I'm not sure if that's required. We could probably also emit the literals as short strings when needed (like we do with literals used as CStrings). We'll see which will be easier in the end.
Frank
On 4 Jul 2006 at 14:56, Frank Heckenbach wrote: [....]
I believe he is talking about AnsiStrings, not string variants.
[...]
They were unavoidable for WinAPI programming.
Best regards, The Chief -------- Prof. Abimbola A. Olowofoyeku (The African Chief) web: http://www.greatchief.plus.com/
Prof A Olowofoyeku (The African Chief) wrote:
That's what I meant. I didn't mean "variant" as in "variant record" (which would make no sense here), but as in a language variant, or dialect.
BTW, I refuse to call them AnsiStrings myself, since AFAIK no ANSI standard describes these strings, certainly not the ANSI Pascal standards.

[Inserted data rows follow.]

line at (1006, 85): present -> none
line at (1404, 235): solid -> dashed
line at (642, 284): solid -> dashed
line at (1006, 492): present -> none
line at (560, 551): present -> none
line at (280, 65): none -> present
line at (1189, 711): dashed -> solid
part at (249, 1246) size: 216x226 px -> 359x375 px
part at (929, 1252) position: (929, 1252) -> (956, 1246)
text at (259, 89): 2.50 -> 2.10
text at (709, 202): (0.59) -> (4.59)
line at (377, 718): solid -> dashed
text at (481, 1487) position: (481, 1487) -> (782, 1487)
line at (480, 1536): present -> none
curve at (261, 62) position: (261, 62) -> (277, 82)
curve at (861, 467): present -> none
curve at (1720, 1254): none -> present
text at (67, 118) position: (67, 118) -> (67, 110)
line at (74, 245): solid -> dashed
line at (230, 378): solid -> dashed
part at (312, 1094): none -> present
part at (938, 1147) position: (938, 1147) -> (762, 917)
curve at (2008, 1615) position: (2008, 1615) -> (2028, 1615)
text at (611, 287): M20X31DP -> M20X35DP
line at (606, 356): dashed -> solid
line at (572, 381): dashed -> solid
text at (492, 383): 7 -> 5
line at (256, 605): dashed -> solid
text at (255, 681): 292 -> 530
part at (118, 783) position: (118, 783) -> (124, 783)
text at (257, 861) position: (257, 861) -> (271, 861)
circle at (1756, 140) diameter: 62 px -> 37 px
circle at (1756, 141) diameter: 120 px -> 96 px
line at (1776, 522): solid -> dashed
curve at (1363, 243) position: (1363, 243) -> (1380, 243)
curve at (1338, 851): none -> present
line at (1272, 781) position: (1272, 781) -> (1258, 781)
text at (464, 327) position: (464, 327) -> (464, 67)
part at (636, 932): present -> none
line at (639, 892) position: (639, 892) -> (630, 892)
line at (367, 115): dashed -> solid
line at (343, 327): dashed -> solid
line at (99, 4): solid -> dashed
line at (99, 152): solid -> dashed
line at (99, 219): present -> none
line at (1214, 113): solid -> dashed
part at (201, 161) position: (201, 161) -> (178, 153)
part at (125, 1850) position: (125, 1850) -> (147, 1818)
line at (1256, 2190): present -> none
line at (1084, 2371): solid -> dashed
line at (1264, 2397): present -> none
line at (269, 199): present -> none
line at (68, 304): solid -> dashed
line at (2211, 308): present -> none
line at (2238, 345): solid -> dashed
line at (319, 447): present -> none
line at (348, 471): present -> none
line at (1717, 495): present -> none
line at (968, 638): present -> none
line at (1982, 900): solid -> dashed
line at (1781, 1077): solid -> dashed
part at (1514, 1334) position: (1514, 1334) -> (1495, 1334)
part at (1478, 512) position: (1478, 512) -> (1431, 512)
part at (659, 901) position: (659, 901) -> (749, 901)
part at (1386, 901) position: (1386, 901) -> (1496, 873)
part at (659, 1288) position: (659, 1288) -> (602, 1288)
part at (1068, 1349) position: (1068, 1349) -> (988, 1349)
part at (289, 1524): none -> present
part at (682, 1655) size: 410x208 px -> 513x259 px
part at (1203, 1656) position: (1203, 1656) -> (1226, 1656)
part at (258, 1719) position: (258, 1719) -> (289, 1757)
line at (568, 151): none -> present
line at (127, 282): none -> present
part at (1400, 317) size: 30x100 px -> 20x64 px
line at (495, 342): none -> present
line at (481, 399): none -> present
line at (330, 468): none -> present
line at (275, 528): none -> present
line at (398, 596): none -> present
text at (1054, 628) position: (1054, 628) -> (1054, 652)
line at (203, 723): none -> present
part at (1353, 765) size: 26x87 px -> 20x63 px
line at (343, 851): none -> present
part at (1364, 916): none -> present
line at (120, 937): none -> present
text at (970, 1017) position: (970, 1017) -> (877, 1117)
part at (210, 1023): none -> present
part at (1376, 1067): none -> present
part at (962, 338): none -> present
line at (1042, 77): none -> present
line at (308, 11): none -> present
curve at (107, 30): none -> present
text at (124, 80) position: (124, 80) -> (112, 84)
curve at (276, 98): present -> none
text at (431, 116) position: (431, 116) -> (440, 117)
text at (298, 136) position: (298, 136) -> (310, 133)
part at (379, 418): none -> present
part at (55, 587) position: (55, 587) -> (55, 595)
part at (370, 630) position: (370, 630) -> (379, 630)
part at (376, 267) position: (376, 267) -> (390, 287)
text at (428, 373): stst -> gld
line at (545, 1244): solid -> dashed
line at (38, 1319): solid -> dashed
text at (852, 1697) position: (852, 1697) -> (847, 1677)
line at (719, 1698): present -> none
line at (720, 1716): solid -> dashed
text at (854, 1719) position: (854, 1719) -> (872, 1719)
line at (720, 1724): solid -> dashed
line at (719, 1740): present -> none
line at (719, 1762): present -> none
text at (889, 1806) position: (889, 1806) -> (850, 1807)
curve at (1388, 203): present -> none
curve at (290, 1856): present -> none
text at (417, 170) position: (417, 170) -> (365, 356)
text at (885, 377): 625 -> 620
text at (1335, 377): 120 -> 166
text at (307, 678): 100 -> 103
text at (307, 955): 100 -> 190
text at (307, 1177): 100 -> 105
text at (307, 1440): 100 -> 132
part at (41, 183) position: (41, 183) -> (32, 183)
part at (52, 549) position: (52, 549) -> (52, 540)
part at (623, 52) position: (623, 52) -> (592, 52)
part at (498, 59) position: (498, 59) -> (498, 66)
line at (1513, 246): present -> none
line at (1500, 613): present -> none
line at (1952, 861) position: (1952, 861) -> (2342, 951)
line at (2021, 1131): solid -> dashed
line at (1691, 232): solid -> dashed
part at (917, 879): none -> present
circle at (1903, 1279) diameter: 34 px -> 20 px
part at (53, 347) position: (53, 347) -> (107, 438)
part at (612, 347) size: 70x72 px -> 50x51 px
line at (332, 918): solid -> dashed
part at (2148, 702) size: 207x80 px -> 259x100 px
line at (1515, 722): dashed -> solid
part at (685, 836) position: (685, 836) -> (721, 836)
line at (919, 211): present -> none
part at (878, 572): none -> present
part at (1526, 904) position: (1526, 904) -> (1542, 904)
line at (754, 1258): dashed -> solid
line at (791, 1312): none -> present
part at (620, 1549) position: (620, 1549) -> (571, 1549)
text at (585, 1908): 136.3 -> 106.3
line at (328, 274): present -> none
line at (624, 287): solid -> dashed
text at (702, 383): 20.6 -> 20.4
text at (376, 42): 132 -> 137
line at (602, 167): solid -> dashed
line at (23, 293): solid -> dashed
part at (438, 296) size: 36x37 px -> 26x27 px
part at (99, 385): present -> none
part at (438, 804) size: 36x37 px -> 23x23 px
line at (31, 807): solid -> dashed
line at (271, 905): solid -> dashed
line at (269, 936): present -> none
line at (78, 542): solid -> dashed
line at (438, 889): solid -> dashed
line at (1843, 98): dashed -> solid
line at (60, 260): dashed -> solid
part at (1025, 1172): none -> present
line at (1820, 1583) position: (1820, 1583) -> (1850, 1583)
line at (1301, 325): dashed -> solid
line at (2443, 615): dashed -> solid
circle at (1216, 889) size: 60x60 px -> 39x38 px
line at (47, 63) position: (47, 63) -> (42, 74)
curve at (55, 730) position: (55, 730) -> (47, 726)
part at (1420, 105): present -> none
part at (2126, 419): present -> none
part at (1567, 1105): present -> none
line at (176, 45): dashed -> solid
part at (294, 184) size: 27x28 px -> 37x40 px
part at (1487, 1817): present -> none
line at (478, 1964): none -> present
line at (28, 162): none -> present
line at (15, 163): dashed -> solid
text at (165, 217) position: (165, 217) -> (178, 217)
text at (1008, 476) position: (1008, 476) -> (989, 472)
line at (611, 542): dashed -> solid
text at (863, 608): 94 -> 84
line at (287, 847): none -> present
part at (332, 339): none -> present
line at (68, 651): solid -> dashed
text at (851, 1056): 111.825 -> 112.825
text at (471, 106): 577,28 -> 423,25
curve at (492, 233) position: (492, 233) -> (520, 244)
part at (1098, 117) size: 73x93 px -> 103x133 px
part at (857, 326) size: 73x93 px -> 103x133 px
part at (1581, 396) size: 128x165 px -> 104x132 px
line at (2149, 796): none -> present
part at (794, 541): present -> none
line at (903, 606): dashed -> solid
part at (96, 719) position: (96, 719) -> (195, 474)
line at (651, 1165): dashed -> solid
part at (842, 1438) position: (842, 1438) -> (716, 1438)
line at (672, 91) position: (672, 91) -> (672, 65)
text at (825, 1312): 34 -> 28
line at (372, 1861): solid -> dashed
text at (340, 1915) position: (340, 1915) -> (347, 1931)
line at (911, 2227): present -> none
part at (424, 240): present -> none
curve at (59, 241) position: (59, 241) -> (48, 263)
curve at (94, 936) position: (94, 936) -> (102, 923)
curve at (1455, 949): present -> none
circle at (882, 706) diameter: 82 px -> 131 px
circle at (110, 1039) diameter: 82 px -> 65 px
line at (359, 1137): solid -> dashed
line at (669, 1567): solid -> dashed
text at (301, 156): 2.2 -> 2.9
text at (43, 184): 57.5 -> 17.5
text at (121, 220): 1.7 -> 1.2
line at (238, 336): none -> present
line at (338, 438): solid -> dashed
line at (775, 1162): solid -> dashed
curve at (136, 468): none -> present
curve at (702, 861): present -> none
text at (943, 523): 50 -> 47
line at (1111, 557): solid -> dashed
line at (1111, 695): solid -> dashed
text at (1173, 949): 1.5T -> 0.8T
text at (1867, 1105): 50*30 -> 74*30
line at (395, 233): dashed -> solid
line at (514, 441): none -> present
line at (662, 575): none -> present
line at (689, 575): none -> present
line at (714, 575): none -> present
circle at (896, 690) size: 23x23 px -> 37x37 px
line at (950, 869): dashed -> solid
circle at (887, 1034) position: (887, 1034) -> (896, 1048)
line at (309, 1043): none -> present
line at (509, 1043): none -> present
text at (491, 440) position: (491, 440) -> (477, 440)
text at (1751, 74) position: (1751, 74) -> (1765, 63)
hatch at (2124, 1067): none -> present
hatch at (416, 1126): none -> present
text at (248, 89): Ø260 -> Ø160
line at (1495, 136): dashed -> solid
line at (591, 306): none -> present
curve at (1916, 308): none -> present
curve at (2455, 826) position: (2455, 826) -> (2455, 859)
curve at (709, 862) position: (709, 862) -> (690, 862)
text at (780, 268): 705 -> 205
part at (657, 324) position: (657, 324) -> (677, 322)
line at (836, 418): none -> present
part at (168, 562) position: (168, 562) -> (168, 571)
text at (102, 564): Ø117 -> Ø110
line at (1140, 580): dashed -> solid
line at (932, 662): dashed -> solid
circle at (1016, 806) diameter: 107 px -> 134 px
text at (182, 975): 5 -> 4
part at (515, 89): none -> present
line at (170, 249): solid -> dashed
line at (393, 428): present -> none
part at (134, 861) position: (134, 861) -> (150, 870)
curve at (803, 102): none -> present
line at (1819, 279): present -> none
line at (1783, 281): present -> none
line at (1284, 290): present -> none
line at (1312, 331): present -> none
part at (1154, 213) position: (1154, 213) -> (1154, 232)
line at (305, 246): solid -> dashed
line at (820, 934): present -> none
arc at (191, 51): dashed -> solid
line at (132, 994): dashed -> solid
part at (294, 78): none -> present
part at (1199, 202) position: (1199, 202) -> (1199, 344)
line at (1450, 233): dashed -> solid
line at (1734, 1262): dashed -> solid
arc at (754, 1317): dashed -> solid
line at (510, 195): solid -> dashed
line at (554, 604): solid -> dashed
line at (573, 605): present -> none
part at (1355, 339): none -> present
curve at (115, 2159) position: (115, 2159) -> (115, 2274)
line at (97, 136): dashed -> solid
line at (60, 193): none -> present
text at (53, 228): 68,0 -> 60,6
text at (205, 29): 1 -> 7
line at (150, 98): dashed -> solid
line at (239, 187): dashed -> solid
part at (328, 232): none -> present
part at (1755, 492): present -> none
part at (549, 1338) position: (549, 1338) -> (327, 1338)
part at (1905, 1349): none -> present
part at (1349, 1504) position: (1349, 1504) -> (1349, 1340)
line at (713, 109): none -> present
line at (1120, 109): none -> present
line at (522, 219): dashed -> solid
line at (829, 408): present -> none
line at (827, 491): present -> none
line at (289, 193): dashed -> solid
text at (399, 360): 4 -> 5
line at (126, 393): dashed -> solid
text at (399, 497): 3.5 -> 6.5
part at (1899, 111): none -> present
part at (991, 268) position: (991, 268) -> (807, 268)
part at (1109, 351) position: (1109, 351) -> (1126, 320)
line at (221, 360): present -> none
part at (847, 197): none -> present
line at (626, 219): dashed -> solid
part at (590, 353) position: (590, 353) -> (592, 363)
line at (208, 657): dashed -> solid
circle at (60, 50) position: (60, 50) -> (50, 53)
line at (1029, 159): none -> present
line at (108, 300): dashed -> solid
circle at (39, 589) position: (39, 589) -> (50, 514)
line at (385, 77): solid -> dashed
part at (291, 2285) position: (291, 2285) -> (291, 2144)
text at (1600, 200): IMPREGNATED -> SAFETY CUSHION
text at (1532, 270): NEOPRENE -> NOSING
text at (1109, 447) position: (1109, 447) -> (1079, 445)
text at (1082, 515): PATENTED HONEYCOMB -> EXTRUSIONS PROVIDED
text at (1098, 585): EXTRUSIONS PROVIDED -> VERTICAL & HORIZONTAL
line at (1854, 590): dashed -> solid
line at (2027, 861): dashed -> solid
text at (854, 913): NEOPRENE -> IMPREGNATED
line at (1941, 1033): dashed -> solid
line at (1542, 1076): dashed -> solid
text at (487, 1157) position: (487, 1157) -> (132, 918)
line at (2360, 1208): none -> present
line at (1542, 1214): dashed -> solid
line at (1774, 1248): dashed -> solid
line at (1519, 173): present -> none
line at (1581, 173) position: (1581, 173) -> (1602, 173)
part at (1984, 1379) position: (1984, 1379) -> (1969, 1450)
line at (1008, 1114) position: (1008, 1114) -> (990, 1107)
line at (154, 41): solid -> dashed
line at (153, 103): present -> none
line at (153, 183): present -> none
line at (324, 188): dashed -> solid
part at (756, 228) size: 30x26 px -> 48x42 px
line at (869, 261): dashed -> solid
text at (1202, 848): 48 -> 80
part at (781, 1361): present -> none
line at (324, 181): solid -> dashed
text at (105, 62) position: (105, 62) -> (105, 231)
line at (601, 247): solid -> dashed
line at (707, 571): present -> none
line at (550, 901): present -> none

The question (as just discussed WRT short strings on Mac OS and CStrings also on Unix) is whether to use them throughout the Pascal program, or to convert strings for the interfaces. Borland could have done the latter hidden in the units, and never (or hardly ever) even exposed them to Pascal programmers. Unfortunately they did the former, perhaps in a misguided attempt to overcome the 255 chars limitation (which they did, but at the cost of big programming discomfort). But that's all past and we can't change it. Fortunately, with short strings, these kinds of issues are smaller, since the source code changes (between short strings and EP strings) are less severe.
Frank